14
May 12

statement wrappers have been deprecated

It’s a lot of fun removing old code; it’s less fun when removing that old code breaks lots of things.  That’s what happened when bug 589032 was checked in to mozilla-central last week. We had deprecated mozIStorageStatementWrapper over a year ago; bug 589032 removed mozIStorageStatementWrapper in favor of using mozIStorageStatement directly.

As there have been a couple reports of breakage (which likely means there’s a lot more breakage pending), and I have claimed in the bug that fixing said breakage is a straightforward process, here’s the quick-n-dirty guide to doing so. (Warning: may contain bugs or be incomplete. Please note any oversights in the comments.)

Code that created wrappers:

var wrapper = new Components.Constructor("@mozilla.org/storage/statement-wrapper;1",
                                         Ci.mozIStorageStatementWrapper,
                                         "initialize");
function createStatement(db, aSQL) {
  return new wrapper(db.createStatement(aSQL));
}

or perhaps:

var wrapper = Cc["@mozilla.org/storage/statement-wrapper;1"]
                .createInstance(Ci.mozIStorageStatementWrapper);
wrapper.initialize(statement);

should be replaced with:

function createStatement(db, aSQL) {
  return db.createStatement(aSQL);
}

Of course, that’s almost not worth having a separate function for. :)

Nearly all of the methods that you were calling on the wrapper remain unchanged, with the exception of:

foo = wrapped_stmt.execute();

That should be replaced with:

foo = stmt.executeStep();

Statements have an execute() method, but it does something slightly different than the wrapper’s execute() method.

Finally, where you finalize your statements (you are finalizing your statements, right?):

wrapped_stmt.statement.finalize();

is now simply:

statement.finalize();

As I said earlier, please note any omissions or errors in the comments!


13
Mar 12

data gathering the old fashioned way

…by asking people.

We’re trying to track down a bug that has massively decreased our Telemetry gathering rates.  Our first suspects were bug 707320 (persistent telemetry) and bug 717061 (telemetry request compression), but neither of those are present in nightly builds when we start seeing the drop.  (And by all accounts, they test fine from the metrics side of things, too.)  One possible candidate is bug 720493, but we’d need some data to confirm that.

Hence this post.  If  you are running a nightly build, please leave a comment with:

  1. The value of idle.lastDailyNotification from about:config.
  2. The version of your nightly build (menubar -> Help -> About Nightly).
  3. How long your current browser session has been up for (approximately).

Please note that you do not need to be sending in telemetry data for the above data to be useful.  Thanks!


27
Jan 12

DataShrink work

Over the last month, I’ve been working on some patches to address the relocation issues I’ve blogged about and just general space wastage in libxul.  The upshot is that Firefox 13 will have shaved almost 100K of data and relocations for smaller binaries and slightly faster load times:

  • Bug 717311 was the big one; we were wasting 70K+ of space in some Unicode tables due to structure padding.  Fixing this was just a matter of using the right bitfield datatype so the compiler would pack things correctly.

TASKS TO PERFORM:
1. According to the blog entries, which interface was removed in favor of using mozIStorageStatement directly?
2. Go on with the blog entries on Mozilla code changes, picking up right after their last sentence.
The lines after this point come from a separate source.

AVAILABLE DATA:
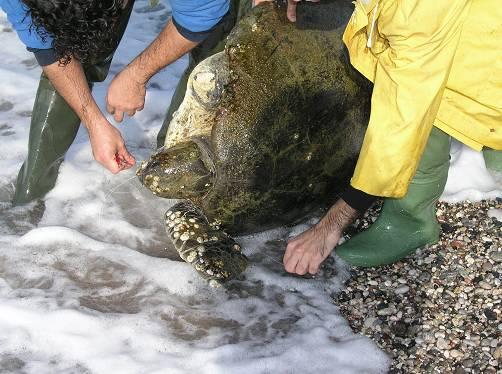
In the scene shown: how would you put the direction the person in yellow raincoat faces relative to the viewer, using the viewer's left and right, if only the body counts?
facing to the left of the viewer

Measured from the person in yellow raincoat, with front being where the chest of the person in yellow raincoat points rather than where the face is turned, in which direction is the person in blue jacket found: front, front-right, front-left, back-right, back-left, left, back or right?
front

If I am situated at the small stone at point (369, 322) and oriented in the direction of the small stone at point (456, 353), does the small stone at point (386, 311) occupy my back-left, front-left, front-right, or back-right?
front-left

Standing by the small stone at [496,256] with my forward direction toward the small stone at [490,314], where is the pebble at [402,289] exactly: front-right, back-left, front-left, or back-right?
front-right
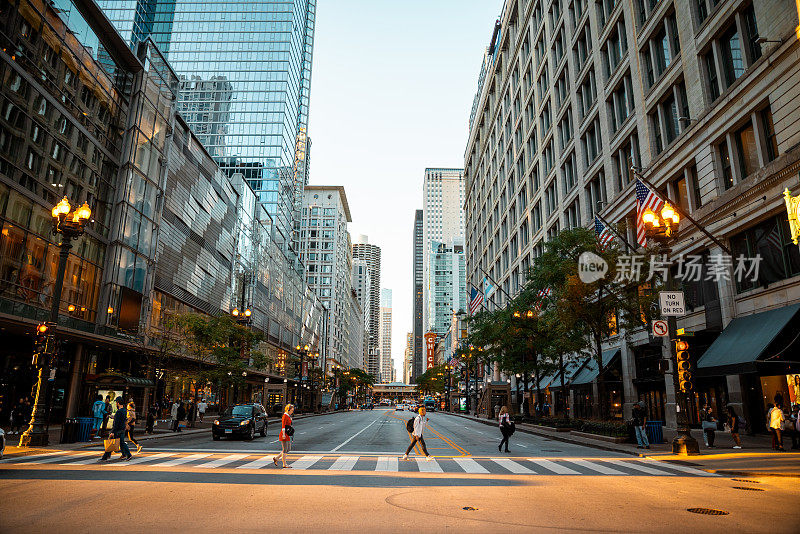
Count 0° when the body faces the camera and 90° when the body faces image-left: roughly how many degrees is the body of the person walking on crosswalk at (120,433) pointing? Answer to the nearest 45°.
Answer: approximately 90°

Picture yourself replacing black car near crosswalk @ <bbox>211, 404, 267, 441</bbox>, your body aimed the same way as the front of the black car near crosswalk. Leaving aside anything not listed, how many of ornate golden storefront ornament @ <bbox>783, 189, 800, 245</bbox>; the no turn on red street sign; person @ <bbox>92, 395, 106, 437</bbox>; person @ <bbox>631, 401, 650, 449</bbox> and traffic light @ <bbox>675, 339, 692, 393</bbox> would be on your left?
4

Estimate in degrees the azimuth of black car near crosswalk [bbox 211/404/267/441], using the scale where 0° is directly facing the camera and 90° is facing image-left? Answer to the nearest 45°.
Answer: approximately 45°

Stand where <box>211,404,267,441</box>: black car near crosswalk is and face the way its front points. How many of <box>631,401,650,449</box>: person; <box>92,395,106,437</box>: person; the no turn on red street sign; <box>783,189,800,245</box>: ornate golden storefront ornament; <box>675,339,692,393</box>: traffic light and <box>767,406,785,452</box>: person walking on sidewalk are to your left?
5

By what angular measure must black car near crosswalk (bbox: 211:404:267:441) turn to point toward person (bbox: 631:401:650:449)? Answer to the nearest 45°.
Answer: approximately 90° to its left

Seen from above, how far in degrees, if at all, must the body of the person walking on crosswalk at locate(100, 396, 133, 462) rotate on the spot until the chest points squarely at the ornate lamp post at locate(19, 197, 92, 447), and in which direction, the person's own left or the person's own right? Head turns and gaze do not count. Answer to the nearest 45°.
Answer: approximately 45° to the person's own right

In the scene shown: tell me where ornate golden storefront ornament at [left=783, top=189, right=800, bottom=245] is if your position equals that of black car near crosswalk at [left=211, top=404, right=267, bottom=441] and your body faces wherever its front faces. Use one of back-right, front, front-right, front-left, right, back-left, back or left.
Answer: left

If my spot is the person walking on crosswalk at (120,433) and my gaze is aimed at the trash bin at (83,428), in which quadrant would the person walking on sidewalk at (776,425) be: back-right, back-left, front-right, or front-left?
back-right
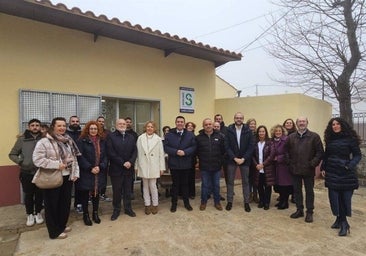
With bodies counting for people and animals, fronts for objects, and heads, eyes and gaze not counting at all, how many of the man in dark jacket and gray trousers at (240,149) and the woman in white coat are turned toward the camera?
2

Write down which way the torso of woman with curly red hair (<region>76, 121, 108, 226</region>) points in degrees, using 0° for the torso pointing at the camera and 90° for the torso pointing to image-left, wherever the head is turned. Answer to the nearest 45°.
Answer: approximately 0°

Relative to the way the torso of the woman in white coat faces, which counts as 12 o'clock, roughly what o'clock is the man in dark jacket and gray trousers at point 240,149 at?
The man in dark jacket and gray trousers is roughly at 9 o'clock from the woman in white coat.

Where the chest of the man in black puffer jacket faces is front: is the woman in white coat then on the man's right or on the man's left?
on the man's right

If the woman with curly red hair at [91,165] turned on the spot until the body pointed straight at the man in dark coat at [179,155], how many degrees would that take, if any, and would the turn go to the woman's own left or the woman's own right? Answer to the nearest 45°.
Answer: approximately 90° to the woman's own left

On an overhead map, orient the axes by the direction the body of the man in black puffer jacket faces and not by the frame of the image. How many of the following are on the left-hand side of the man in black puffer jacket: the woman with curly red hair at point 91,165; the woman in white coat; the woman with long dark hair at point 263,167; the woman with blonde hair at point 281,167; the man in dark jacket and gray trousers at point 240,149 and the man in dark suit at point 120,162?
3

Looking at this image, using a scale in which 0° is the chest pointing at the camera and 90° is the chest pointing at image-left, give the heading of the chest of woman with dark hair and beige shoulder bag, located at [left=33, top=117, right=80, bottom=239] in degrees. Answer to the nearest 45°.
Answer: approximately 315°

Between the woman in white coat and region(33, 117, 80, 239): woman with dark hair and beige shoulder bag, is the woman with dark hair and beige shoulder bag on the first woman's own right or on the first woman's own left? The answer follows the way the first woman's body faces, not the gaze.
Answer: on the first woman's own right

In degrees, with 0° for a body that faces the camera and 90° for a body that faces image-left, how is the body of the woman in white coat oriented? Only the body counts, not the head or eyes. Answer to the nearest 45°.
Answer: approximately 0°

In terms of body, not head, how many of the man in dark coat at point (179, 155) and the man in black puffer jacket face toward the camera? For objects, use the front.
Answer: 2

WRITTEN RESPONSES:
1. mozIStorageStatementWrapper

2.
  • Bug 717501 was much the same: use smaller datatypes when the data you have fits in them.
  • Bug 711563 was more in line with the invasive relocation changes discussed earlier.  The patches there rearranged the storage for the stub names to avoid relocations and generally packed things more efficiently.

Not going in this cycle, but worthy of mention is bug 704848 for rearranging the effective TLD name table to avoid relocations; that bug will save 40-50K of space in data and relocations.  Jason Duell and I talked on IRC yesterday and while he’s in favor of the idea, he’d like to see if gperf makes things any better.  No sense in constructing a table at runtime if you can construct it at compile time!

Are there more instances of things that could be compressed like this?  Yes, but the savings from them are likely to be much smaller on a case-by-case basis:

  • Anything that uses nsStaticCaseInsensitiveNameTable could be tweaked to use less space and relocations by providing the entry data in a different format.
  • nsElementTable.cpp:gHTMLElements could probably be rearranged for the same sort of savings.
  • Initialization of atoms could stand some rearrangement for relocation reduction, at the cost of some ugliness elsewhere.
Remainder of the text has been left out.